Penultimo atto della discografia Supertramp. Siamo nel 1997 e il gruppo dopo qualche anno di sbandamento si ricompatta, con alcune facce nuove, intorno al pianista cantante e compositore Rick Davies. Perso ormai da tempo il treno per continuare a stare fra i grandissimi del pop rock, la formazione si accontenta di assecondare le voglie adulte del leader, sempre oscillanti fra jazz blues, vocine ironiche in falsetto, elegante e ritmico accompagnamento pianistico. Ora però emerge un ulteriore restringimento della peculiarità della banda, già fortemente menomata dall’abbandono di Roger Hodgson tanti anni prima.

Ne è simbolo l’iniziale, interminabile (dieci minuti) “It’s a Hard World” dove tutte le voglie jazz e soul di Davies vengono sfogate in un esteso, notturno vagabondaggio rhythm&blues di classe indubbiamente sopraffina, ma purtroppo privo di consistenza tematica e quindi adeguata accessibilità.

Si sente bene che l’album è più accurato dei precedenti… gran suoni e bel groove strumentale coi nuovi musicisti che sono assai migliori di quelli che non ci sono più. Ad esempio il fresco acquisto alla chitarra Carl Verheyen è un musicista da sballo, anche se qui è sotto impiegato. Però nel genere musicale e nel modo di comporre si è scivolati verso lo scolastico, lo standardizzato, l’immemorabile senza speranza. Il disco suona perciò benissimo, intrattiene, ma i veri Supertramp erano altro: portavano melodie imprevedibili e trancianti, sequenze di accordi sorprendenti, riff di pianoforte scolpiti e sublimi… Davies prende qui ad essere una specie di Ray Charles dei poveri, bravo e appassionato quanto superfluo, con questa regressione verso i suoi maestri neri che appare tanto rispettosa e adeguata quanto inutile, anzi dannosa perché sull’altro piatto della bilancia va a farsi fottere la specificità dei Supertramp, persa per strada quasi del tutto.

Per esempio la canzone eponima dell’album gode di una gustosa chitarra funky e un succoso doppio assolo, prima di piano misto acustico/elettrico e poi di fiati rimisto trombone/sax ma… così sembrano gli Steely Dan!

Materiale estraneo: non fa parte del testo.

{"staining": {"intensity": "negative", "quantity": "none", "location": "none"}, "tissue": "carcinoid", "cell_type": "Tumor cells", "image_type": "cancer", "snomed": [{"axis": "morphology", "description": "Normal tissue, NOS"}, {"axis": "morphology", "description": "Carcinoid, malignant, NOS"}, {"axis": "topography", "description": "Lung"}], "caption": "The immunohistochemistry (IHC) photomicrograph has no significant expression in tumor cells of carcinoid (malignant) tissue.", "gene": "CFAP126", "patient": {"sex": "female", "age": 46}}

E l’attacco di “Sooner or Later” richiama quello di “Billy Jean” di Michael Jackson, cacchio. E’ proprio rhythm&blues amerragano, altro che progressive pop inglese. Del resto più della metà dei musici in azione è made in USA, paese dove d’altronde i Super risiedono da più di vent’anni.

Help Me Down That Road” è allora un boogie blues scolasticissimo… aiuto! La migliore melodicamente alla fine risulta essere “Give Me a Chance”, cantata (modestamente) dal chitarrista australiano (ecco…) Mark Hart, il quale sarà pure quello dei Crowded House ma ad Hodgson non gli allaccia neanche le scarpe, o i pantaloni. Però almeno è guarnita di un coro pop arioso e memorabile, merce rara in questi tardi Supertramp.

Tutto il contrario di “C’Est What?”, una presa in giro della (stupenda) “C’Est Le Bon” di Hodgson di quindici anni prima (album “Famous Last Words”): il solito groove su di un unico accordo… sembrano i Traffic (più svegli) cacchio, non si può! Bello, ma non c’è più niente dei Super. Nemmeno in chiusura con l’intensa “Where There’s a Will”, che ci porta compiutamente dalle parti di Billy Joel quando a sua volta corre dietro a Ray Charles. Ci sono pure i cori gospel: grande, ma i Supertramp? Cambiare è giusto, ma non involvendosi e tornando ai padri e ai nonni del blues.

Suonato e prodotto benissimo, con Davies che canta bene, felice com’è di regredire alle sue origini da ragazzo, coi fiati dappertutto alla newyorchese, con sempre quattro accordi in croce, tutto groove e poca melodia… Questo lavoro meriterebbe quattro stelle piene, se solo fosse il disco di una nuova formazione di jazz blues classico statunitense. Ma è il decimo dei mitici Super ed allora paragonato a “Crime of the Century” se ne meriterebbe due a stento… Facciamo tre quindi.